Lord Mayor of Dublin (Died before taking office)

Personal details
- Born: 5 April 1812 Stuttgart, Germany
- Died: August 1, 1876 (aged 64) County Wicklow, Ireland
- Spouses: Caroline Picard ​ ​(m. 1836⁠–⁠1855)​; Juliette Joseph ​(m. 1857)​;
- Children: 9

= Lewis Wormser Harris =

Financier; first Jewish Lord Mayor of Dublin

Lewis Wormser Harris (5 April 1812 – 1 August 1876) was an Irish bill-broker, financier, member of the Dublin Corporation and prominent member of the Dublin Hebrew Congregation. He was the first Jew elected Lord Mayor of Dublin, but died before he could take office.

==Background==
Harris was born Samuel Wormser on 5 April 1812, to Isaac Samuel Wormser and Sheinle Ephraim, in Aldingen, near Stuttgart, Germany. He moved to Ireland in 1821, living in the residence of a Charles Harris, a watchmaker, and soon after adopted the surname Harris. He operated very successfully as a financier with offices in Suffolk Street, Dublin.

==Political career==
In 1874, he was elected Alderman of Dublin Corporation representing the South Dock Ward, the first member of Dublin's Jewish community to hold such a position.
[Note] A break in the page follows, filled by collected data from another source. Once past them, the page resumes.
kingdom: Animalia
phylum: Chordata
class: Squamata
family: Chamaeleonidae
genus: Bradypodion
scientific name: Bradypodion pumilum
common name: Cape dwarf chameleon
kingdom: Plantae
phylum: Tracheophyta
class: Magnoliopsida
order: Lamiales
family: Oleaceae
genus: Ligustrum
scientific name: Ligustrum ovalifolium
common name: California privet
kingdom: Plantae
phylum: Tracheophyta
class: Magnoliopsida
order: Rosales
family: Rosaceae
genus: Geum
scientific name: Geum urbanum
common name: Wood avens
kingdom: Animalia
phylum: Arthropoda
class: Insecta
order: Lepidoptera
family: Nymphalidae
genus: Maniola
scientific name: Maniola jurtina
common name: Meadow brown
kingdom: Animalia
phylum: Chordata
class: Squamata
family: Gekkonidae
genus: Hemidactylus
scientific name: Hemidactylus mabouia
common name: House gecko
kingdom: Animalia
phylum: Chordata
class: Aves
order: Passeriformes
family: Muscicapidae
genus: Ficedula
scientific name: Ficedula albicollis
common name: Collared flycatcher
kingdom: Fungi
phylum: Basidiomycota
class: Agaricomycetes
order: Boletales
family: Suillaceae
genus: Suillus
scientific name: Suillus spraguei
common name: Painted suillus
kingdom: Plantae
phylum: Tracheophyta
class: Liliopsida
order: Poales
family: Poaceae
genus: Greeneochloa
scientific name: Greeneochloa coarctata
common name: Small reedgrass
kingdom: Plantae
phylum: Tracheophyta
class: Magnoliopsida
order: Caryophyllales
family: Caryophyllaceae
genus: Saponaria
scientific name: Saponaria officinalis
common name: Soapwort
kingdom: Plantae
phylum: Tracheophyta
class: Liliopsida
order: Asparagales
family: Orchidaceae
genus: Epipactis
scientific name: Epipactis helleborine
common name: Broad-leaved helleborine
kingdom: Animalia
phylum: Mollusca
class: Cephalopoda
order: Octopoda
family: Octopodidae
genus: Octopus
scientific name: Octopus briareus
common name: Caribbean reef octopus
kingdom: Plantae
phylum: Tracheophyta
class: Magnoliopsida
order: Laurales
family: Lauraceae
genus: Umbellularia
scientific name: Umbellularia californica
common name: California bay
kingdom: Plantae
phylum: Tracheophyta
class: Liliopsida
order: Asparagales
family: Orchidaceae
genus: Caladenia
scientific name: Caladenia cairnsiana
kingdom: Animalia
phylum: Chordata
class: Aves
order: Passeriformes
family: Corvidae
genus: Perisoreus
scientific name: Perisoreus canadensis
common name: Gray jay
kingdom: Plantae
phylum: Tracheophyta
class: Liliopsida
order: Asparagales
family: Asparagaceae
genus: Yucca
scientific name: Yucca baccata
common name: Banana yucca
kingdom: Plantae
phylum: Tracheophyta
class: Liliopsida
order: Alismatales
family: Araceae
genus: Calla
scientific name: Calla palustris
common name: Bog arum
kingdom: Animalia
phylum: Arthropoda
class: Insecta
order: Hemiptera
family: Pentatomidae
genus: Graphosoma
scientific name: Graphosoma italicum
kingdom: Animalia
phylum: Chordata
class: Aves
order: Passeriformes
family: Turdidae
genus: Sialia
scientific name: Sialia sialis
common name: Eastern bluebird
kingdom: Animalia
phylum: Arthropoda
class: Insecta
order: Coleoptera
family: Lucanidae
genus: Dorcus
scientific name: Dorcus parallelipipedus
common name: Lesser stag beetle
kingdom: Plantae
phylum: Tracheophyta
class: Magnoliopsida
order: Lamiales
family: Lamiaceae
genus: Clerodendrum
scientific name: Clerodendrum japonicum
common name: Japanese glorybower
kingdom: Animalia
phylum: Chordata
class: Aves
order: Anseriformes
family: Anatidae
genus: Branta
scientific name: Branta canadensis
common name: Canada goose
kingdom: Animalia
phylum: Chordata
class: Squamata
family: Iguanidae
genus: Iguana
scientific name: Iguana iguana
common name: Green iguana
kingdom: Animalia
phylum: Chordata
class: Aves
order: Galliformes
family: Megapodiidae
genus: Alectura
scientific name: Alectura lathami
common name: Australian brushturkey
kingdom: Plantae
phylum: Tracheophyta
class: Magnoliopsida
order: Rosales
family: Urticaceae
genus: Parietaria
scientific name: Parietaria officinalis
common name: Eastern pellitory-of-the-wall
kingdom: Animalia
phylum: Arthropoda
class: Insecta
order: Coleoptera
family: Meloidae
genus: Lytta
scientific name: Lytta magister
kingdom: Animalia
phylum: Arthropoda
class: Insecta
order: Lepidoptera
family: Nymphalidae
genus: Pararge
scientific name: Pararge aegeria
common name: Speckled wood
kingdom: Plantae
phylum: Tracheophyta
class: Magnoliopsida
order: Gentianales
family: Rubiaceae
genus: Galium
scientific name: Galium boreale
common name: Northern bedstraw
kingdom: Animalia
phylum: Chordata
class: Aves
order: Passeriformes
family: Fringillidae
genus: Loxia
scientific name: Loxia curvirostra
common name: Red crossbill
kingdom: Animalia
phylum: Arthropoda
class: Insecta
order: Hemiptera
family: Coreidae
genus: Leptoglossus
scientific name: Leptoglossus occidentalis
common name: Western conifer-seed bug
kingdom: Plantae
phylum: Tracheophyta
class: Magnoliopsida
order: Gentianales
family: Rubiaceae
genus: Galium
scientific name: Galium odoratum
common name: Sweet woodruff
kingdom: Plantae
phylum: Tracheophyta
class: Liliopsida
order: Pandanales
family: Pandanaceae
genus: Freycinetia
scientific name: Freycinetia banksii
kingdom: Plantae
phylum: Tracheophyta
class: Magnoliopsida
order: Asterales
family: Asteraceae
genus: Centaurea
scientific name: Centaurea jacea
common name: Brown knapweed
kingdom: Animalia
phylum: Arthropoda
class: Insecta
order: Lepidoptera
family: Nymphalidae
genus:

In 1876 he was the first Jew elected as Lord Mayor; however, he died just before he was due to take up the office.

==Jewish community==
On three occasions he was President of the Dublin Hebrew Congregation: 1847–1848, 1851–1852, and 1860–1863. In 1853, he was involved in the foundation of the synagogue in Stafford Street.

==Family==
Harris was married twice, first to Caroline Ellen Picard (1817–1855). She was born Hendel b. Raphael Picard in Strasbourg, France. They married in 1836 and had four children.

After his first wife's death, Harris married Juliette Joseph (1821–1908) in 1857 with whom he had five children. Juliette died in Brighton in 1908 and was interred at Ballybough Cemetery, Dublin, one of the last people to be buried at that cemetery.

Harris' son Alfred Wormser Harris was also elected an Alderman for Dublin Corporation and like his father was President of the Dublin Hebrew Congregation from 1867 to 1873. In 1880 Alfred stood for election in Kildare as a Liberal.

==Death==
Harris died on 1 August 1876 in Bray, County Wicklow.